The need to sell assets can be the result of a farm’s financial situation, which has deteriorated over time to a point where working capital and associated cash flow is insufficient and the farm struggles to operate.
In those situations, a cash injection is needed.
In situations where the farm cannot borrow more money, the next place to look for cash is to sell assets such as land, equipment, breeding livestock and quota.
If the assets are productive — that is, directly associated with production — then there is a corresponding reduction in revenue.
The reduction in revenue leads to less available cash, causing the farm to return to the same difficult position from which it started, albeit with fewer assets. It can feel like a vicious circle.
The best outcome from downsizing may come when you can sell an asset upon which there is little or no debt.
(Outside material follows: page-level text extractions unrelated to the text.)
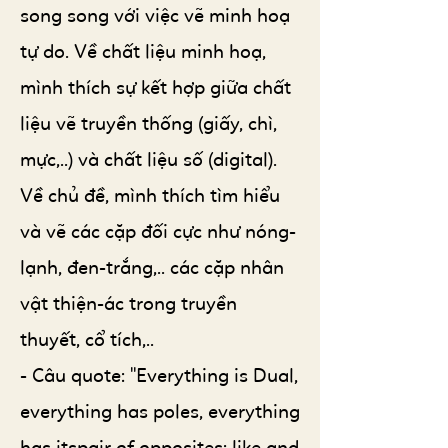
song song với việc vẽ minh hoạ
tự do. Về chất liệu minh hoạ,
mình thích sự kết hợp giữa chất
liệu vẽ truyền thống (giấy, chì,
mực,..) và chất liệu số (digital).
Về chủ đề, mình thích tìm hiểu
và vẽ các cặp đối cực như nóng-
lạnh, đen-trắng,.. các cặp nhân
vật thiện-ác trong truyền
thuyết, cổ tích,..
- Câu quote: "Everything is Dual,
everything has poles, everything
has itspair of opposites; like and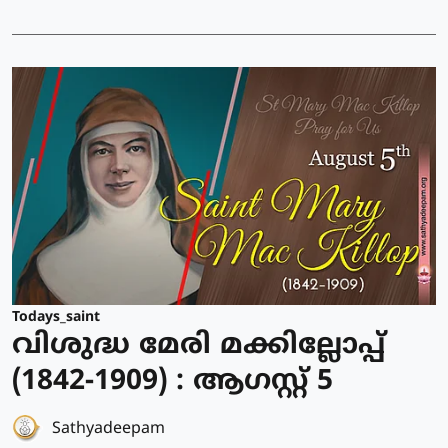
Todays_saint
വിശുദ്ധ മേരി മക്കില്ലോപ്പ്
(1842-1909) : ആഗസ്റ്റ് 5
Sathyadeepam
That way, the maximum available cash is generated by the sale.
The larger the existing debt on the asset that is sold, the greater the amount of the sale that has to be applied to paying down the debt and the less residual cash there is to address the cash flow challenges.
Downsizing can also be triggered when partners or shareholders in a combined farming operation decide to break up the operation and farm independently. Reasons for the breakup can include:
- partners who come to a mutual agreement to farm independently
- multi-enterprise farms in which the partners have passion for one of the specific enterprises and perhaps less or no interest in the other enterprise
- situations where conflict is so entrenched that there is no way the partners can be in business together any longer
Regardless of the reason why the breakup is occurring, it results in the operation being downsized.
There are efficiencies that come from running a larger operation, such as allocating fixed costs over a larger production base and how the business has been capitalized and financed.
These efficiencies disappear with the downsizing, and the result is two farm operating units that are less financially viable as independent units than when they existed as one unit.
A reduction in profit from the downsizing associated with a partner breakup is not great news, but it can potentially be managed.
This becomes particularly difficult is where there is a large amount of debt. Decreased efficiencies result in decreased profit. The decreased profit means less money is available to make principal and interest payments on long-term debt.
Downsizing often results in weaker financial performance.
When a larger operation is broken up, the remaining individual units are less profitable and viable than they were as an intact entity.
However, no matter what the reason is for downsizing, the right planning can improve the outcome.
Determine as accurately as possible what the costs and financial realities will be on the other side of the downsizing before going ahead.
Too often partners push forward — either in anger or with stubbornness — without taking the time to look at how the current situation could perhaps be better managed and, with some planning, arrive at better outcomes.